Сославшись на плохую слышимость, что было неправдой, я сказала Ольге Марковне, что вряд ли смогу позвонить ей из «Трансформатора», где связь наверняка будет еще хуже, и наш следующий разговор, скорее всего, состоится лишь после моего возвращения в Москву, а это будет в среду, а то и в четверг. Затем я попрощалась с матерью и пошла дальше куда глаза глядят. Внутри непогодило, и прежде чем снова присоединиться к группе, надо было успокоиться.

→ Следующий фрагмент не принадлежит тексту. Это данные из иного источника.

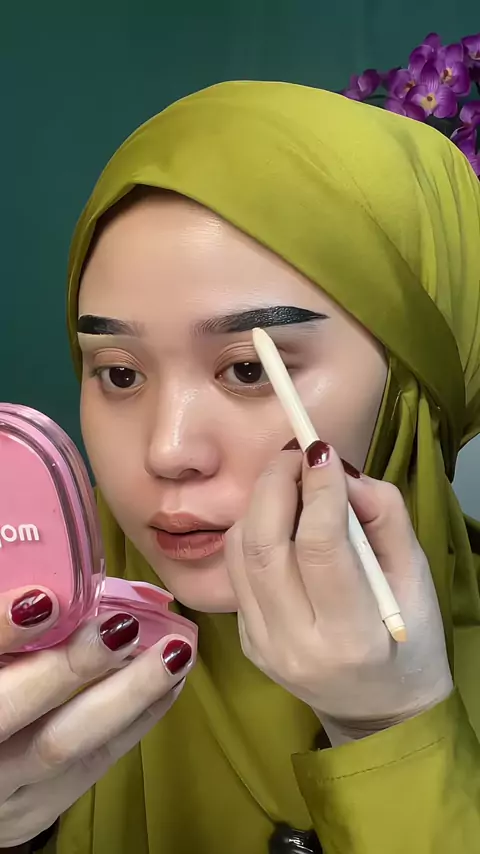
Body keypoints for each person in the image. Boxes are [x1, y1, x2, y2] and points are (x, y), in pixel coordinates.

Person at [1, 81, 480, 854]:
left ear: (415, 385)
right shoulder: (29, 645)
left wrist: (393, 733)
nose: (169, 450)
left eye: (250, 370)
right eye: (119, 373)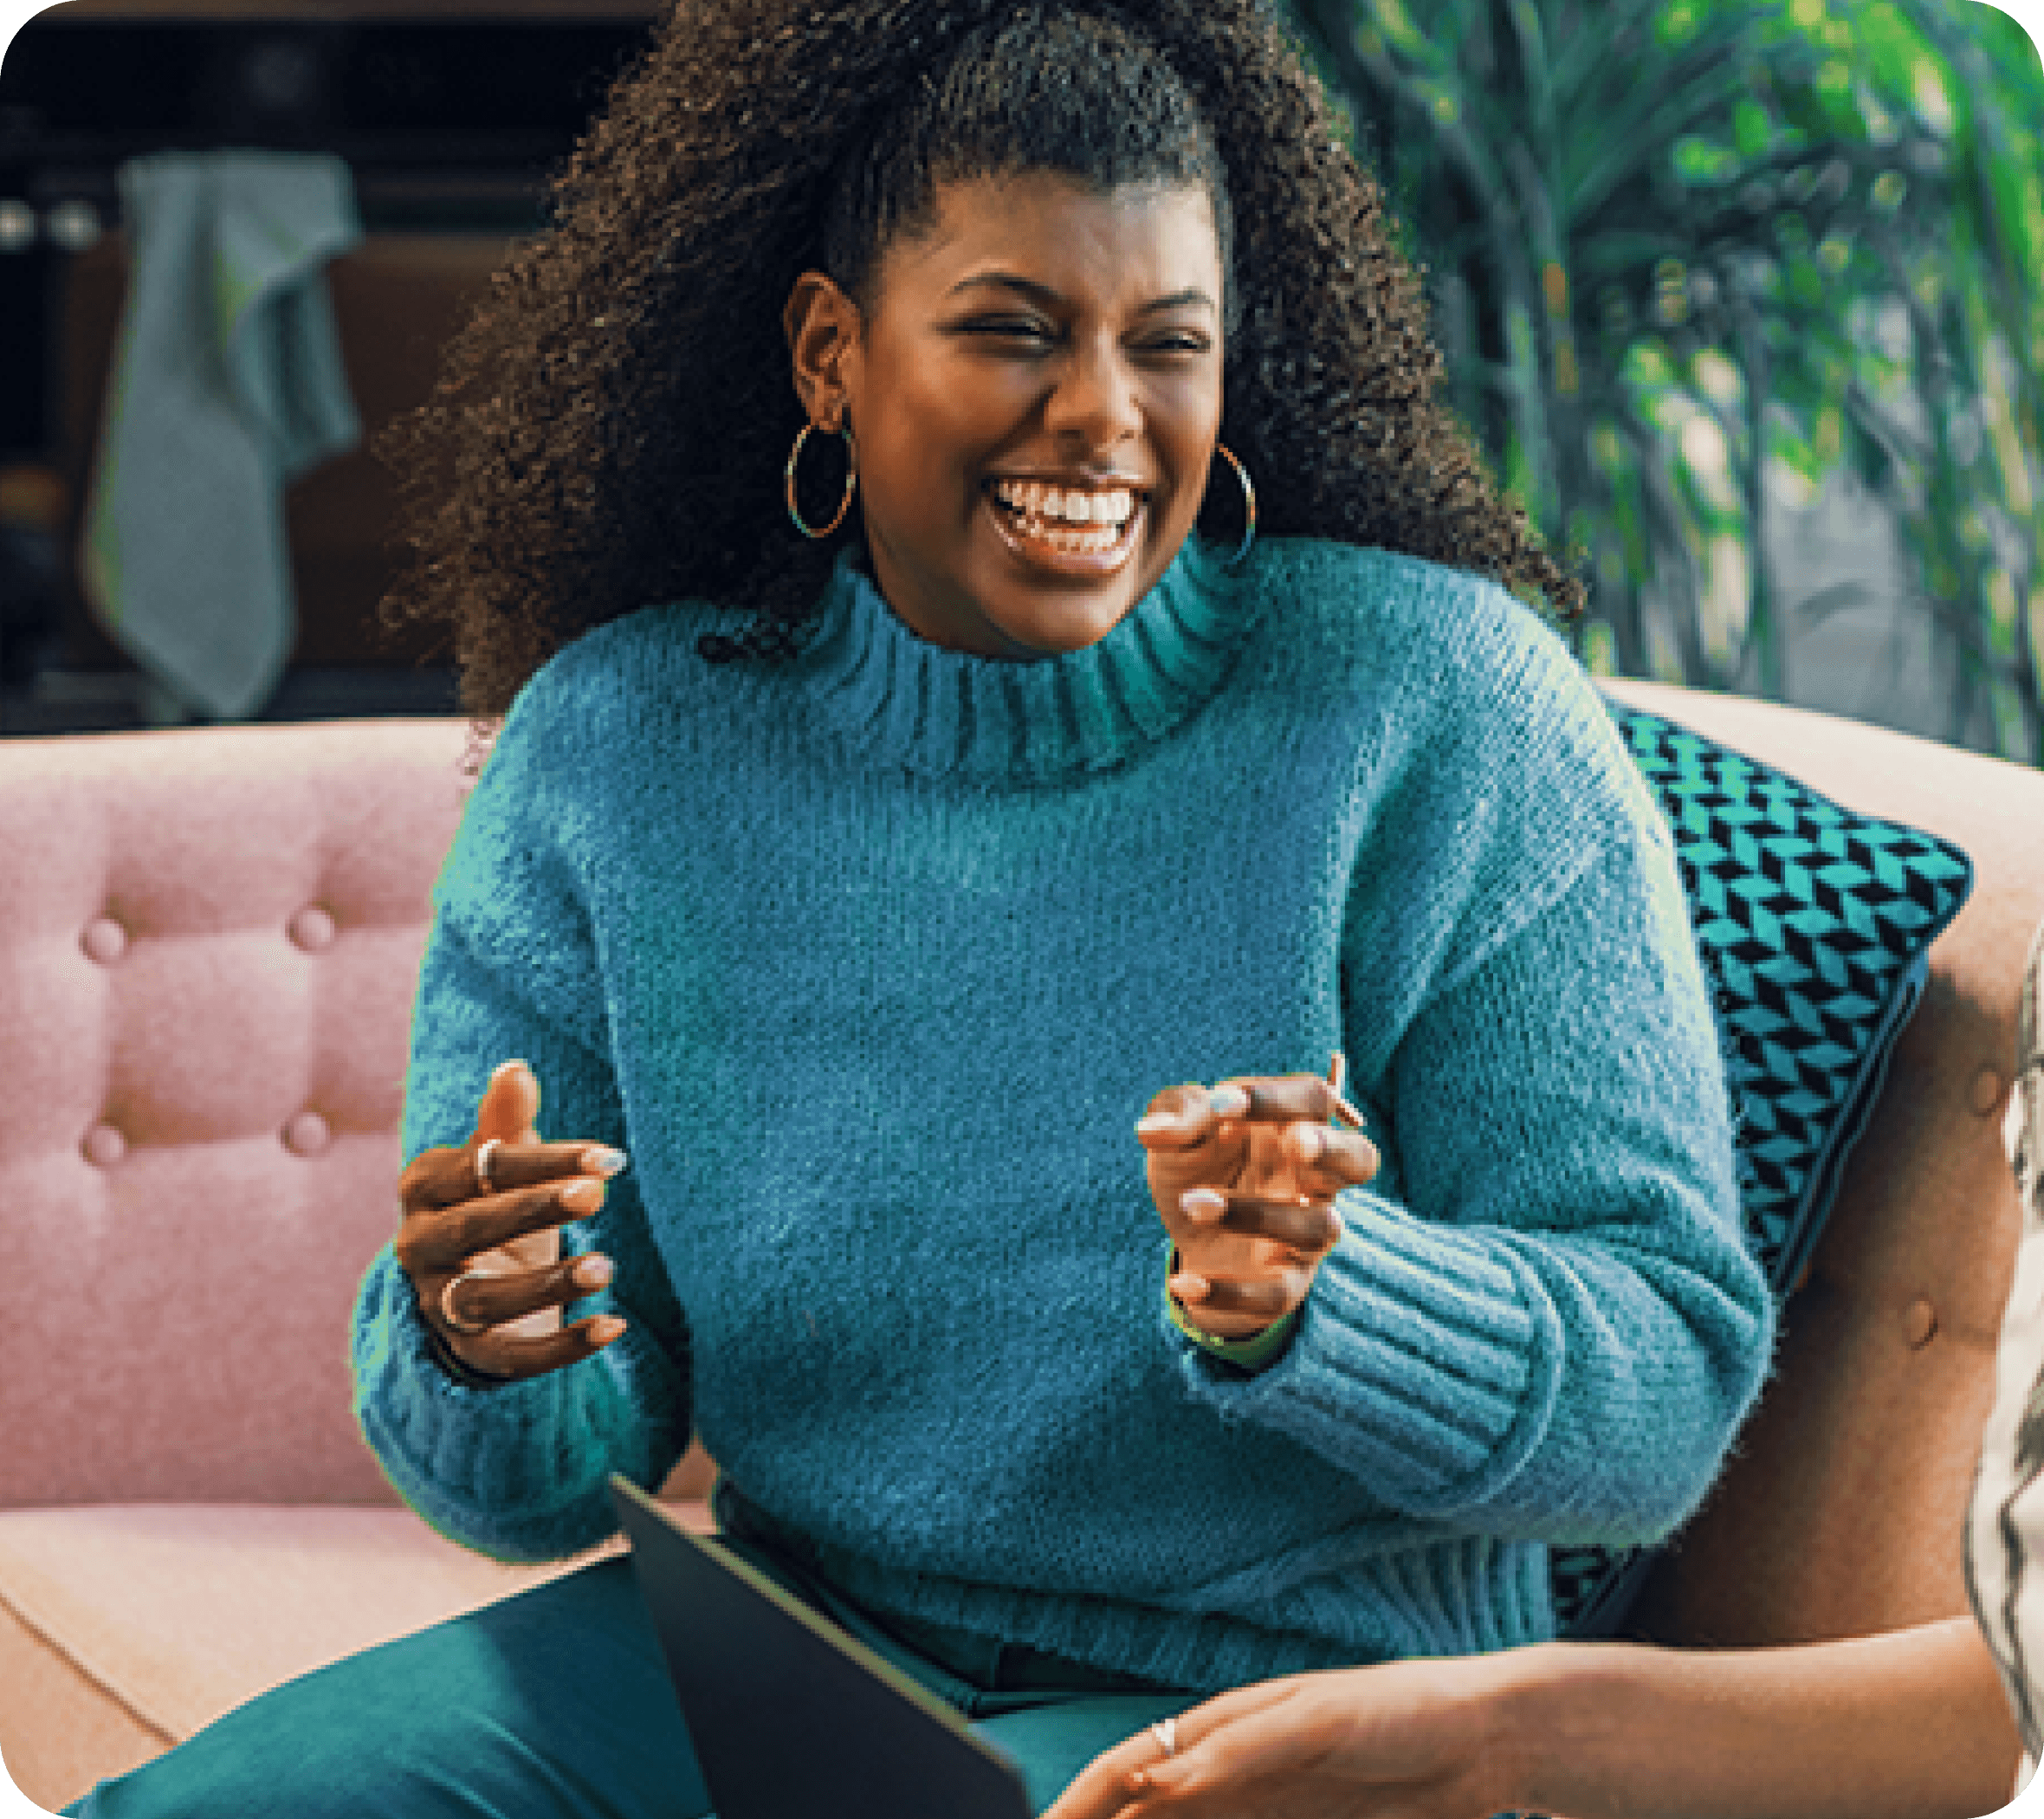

Я вернулась на вокзал ко времени, когда ожидался автобус, но ретритеров там не обнаружила. Неужели моя группа уже уехала? У меня имелся мобильный телефон Тани. Я позвонила ей и услышала, что автобус прислали раньше и они только что выехали за пределы Суржина. О том, чтобы вернуться за мной, не могло быть и речи. К тому же Таня не понимала, кто я такая. Тут выяснилось, что никаких сообщений по электронной почте она от Грохова не получала. То, что Андрей не приехал, обнаружилось при перекличке в автобусе. Узнав от меня, что вместо него на ретрит еду я, Таня, ни о чем не спрашивая, приняла это к сведению. Она сказала мне, чтобы я нашла машину до поселка Вымпел и оттуда ей позвонила.